Six more weeks in quarantine. I’m not going to get through this.
The first weekend of Shelter-in-Place felt like a deep, two-day sigh of relief. The normal rhythm of urgency died down to a quiet pulse, and it hit me: I finally have the bandwidth to finish sewing curtains for the living room.
I started the process of measuring, ironing and pinning. It felt good to accomplish a discreet, tangible goal. Three hours later I was fed-up. I wanted to be done.
That’s exactly how I feel about quarantine. I want it to be over.
Quarantine threw my goals into an open blender and splattered them across my kitchen ceiling. Staring down four more weeks in isolation – and who knows what at the end of April – I’m digging into the ‘why’ underlying my goals and identifying What is the right thing to do, right now?

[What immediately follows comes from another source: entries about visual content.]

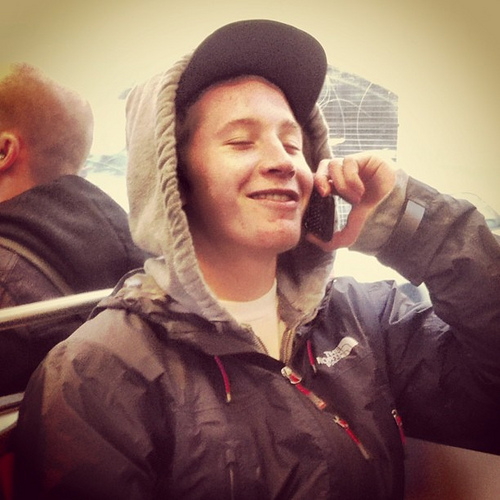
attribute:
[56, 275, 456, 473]
jacket — hooded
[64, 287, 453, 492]
jacket — numerous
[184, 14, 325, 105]
cap — baseball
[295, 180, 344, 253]
phone — cell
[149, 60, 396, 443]
character — main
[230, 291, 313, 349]
shirt — white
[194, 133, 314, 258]
guy — smiling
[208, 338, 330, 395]
ties — hood, red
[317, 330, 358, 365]
logo — manufactures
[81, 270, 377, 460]
jacket — Northface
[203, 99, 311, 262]
face — smiling, man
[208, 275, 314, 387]
shirt — white, t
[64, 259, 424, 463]
breaker — black, wind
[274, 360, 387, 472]
zipper — red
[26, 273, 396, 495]
breaker — wind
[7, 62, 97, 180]
head — back, person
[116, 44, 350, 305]
hoodie — grey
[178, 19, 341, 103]
cap — black, baseball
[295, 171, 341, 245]
phone — cell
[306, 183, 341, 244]
phone — black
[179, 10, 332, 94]
cap — black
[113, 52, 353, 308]
hood — gray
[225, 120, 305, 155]
eyes — man's, closed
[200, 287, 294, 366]
shirt — white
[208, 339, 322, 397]
strings — red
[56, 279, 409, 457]
jacket — black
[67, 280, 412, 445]
jacket — northface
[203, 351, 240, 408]
string — red, pull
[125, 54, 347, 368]
boy — young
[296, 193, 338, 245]
phone — his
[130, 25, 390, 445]
man — young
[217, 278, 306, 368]
shirt — white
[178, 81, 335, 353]
boy — young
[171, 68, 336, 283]
guy — young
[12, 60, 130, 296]
guy — back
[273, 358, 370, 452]
zipper — red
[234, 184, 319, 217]
grin — goofy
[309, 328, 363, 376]
logo — brand name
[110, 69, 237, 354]
hoodie — grey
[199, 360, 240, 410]
tie pull — red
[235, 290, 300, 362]
t-shirt — white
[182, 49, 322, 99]
hat — blue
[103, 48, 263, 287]
hoodie — grey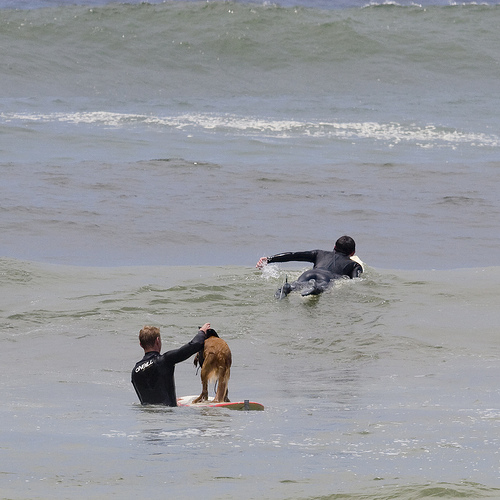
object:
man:
[131, 322, 210, 409]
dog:
[193, 323, 231, 405]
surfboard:
[178, 395, 265, 412]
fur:
[205, 337, 232, 364]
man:
[256, 232, 369, 299]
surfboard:
[351, 254, 365, 270]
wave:
[4, 110, 500, 151]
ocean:
[2, 2, 498, 499]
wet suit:
[131, 330, 205, 407]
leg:
[194, 360, 213, 405]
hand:
[199, 322, 210, 332]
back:
[315, 251, 352, 276]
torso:
[135, 355, 177, 406]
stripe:
[210, 401, 264, 409]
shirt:
[267, 251, 362, 279]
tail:
[215, 354, 226, 404]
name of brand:
[132, 357, 156, 375]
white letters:
[134, 365, 141, 373]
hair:
[333, 235, 355, 256]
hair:
[138, 325, 160, 348]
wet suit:
[268, 251, 362, 295]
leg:
[215, 363, 231, 402]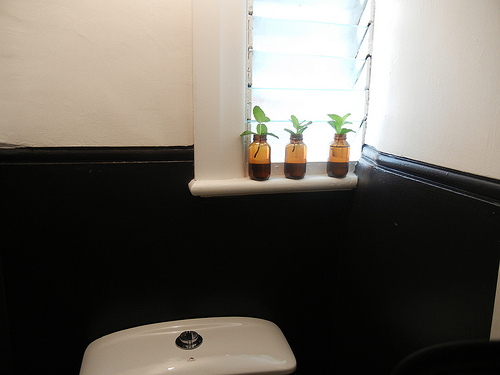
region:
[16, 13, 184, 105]
Clean unwritten grey wall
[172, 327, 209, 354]
A small shiny metal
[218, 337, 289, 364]
A crisp white surface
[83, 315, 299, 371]
Clean white toilet bowl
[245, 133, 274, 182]
Small brown bottle jar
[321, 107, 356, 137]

At first, pivoting on my goals felt overwhelming – like I was letting myself down. In week one, I planned day by day. By week two, I found new goal inspiration left and right. Week three, I pushed myself to be more productive than ever. But new routines at home have also brought clarity to the underlying reasons for some goals, sparking new insights for moving forward.
Below are two questions to reframe and pivot your goals:
1. What are your life roles?
On the cusp of spring, now is a great time for a bird’s eye view of your primary roles and responsibilities. Bonus points if you can use fun descriptions for each area of your life.
Some of mine include…
- Adventurer-in-Chief (Creating innovative, fun experiences for family and friends)

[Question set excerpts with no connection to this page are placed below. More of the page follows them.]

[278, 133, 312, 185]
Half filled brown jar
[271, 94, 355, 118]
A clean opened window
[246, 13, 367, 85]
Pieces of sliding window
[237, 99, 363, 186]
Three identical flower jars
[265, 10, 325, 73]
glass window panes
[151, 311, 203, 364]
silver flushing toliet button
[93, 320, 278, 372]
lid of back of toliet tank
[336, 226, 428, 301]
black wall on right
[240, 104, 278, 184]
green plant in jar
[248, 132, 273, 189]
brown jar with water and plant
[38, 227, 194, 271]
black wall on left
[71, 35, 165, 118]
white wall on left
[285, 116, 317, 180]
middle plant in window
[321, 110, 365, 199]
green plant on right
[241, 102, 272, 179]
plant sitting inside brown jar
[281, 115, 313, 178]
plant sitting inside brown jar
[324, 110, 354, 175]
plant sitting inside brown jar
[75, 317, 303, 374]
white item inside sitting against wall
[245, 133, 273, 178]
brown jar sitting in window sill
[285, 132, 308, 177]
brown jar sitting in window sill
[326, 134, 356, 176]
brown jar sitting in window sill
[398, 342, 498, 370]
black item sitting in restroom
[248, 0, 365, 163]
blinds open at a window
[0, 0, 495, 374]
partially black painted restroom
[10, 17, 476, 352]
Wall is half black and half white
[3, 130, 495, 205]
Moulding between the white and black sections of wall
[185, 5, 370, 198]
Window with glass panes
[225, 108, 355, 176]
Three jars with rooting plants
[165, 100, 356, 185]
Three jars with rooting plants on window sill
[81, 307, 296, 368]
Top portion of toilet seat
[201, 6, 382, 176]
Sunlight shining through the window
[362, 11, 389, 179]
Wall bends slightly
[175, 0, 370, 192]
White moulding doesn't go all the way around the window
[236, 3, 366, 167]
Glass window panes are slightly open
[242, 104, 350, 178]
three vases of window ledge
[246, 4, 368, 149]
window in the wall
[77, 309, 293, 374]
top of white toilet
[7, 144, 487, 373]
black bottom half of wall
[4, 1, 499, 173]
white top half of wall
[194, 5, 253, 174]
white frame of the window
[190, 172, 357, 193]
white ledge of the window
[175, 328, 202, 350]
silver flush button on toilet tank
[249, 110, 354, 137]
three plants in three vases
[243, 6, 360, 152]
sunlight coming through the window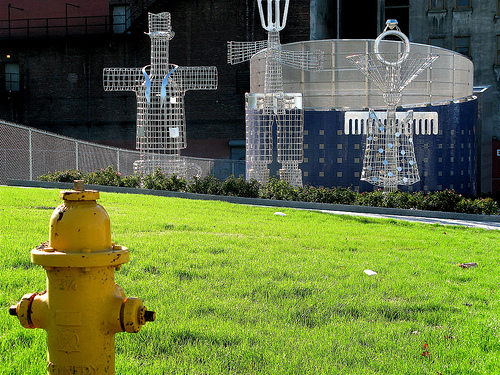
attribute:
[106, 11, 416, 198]
statues — metal, wire, airy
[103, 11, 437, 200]
figures — grids, human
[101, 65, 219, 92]
arms — out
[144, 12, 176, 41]
hat — on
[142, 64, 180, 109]
tie — undone, wrapped, open, blue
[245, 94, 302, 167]
trousers — cylindrical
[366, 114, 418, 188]
dots — blue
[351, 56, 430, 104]
arms — reaching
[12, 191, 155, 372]
hydrant — yellow, bright, metal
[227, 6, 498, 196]
wall — blue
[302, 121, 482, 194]
squares — gray, white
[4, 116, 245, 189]
fence — chain, gray, metal, curved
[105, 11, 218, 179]
sculpture — metal, medium, wire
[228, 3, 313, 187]
structure — tall, metal, wire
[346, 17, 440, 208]
sculpture — wire, metal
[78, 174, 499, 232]
path — concrete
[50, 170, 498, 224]
bushes — green, short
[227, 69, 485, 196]
metal — curved, shiny, blue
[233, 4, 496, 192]
building — white, blue, curved, gray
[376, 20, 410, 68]
ring — large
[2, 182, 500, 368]
grass — green, grassy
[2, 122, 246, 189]
chain — silver, grey, metal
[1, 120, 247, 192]
fence — silver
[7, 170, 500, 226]
curb — cement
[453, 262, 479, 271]
rock — laying, small, grey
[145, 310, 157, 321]
bolt — brown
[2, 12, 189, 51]
railing — metal, black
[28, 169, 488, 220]
blooms — purple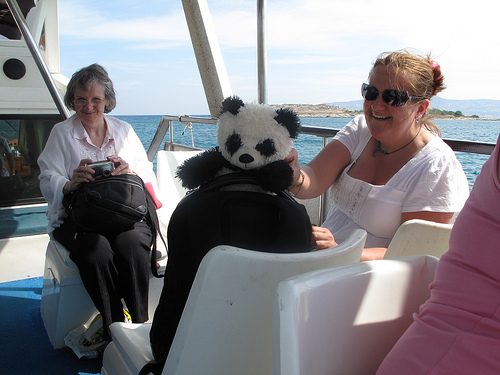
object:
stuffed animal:
[174, 95, 300, 194]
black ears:
[219, 94, 245, 116]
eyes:
[224, 130, 243, 157]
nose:
[238, 153, 255, 164]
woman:
[37, 62, 162, 344]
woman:
[283, 52, 473, 260]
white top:
[312, 115, 470, 257]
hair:
[64, 63, 117, 114]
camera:
[83, 159, 116, 180]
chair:
[98, 228, 370, 374]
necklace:
[373, 120, 423, 156]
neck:
[369, 115, 427, 152]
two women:
[36, 50, 471, 343]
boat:
[1, 0, 500, 375]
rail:
[145, 114, 496, 163]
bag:
[62, 170, 147, 235]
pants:
[54, 209, 157, 341]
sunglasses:
[360, 82, 431, 108]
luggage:
[148, 172, 314, 373]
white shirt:
[37, 113, 157, 235]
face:
[74, 84, 106, 124]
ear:
[413, 98, 430, 120]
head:
[216, 93, 302, 170]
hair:
[367, 48, 445, 137]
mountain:
[260, 104, 499, 121]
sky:
[56, 0, 500, 116]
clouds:
[57, 3, 95, 31]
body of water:
[108, 115, 500, 209]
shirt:
[372, 135, 498, 374]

- Community Connector (Reaching out to family, friends, people from church, the homeless and sharing stories on the blog)
- Rambunctious Researcher (Leaping and bounding forward on research projects that can be done well remotely)
- Audacious Learner (New acquiring and refining personal and professional skills)
- Bodacious biohacker (Refusing to count calories or weight on the scale, while focusing on healthy habits)
The chief task in life is simply this: to identify and separate matters so that I can say clearly to myself which are externals not under my control, and which have to do with the choices I actually control.Epictetus
2. What can you control, and what is out of your control?
Think about your life roles for just a minute or two – is there something that would be particularly life-giving for the next month? If one of your big goals is on pause, look at the other roles in your life. Maybe there’s a dormant goals that would be perfect for this month.
Here’s a personal example: One of my goals for spring 2020 was to host more dinner parties. That goal is no longer in my control! Tabling that idea, my partner and I have had a boatload of fun taking on home-making projects. The next time we host a party, we’ll have more creative, serene and uplifting aesthetics to share.
With more autonomy over your schedule, you may feel more driven than you have in a long time. There’s no excuse, right? It’s tempting to have sky-high expectations for a super-productive month.
Time is our most precious asset. Let’s spend it on the goals we can control and focus on the right priority, for right now.
Focus on what matters – avoid taking on too much.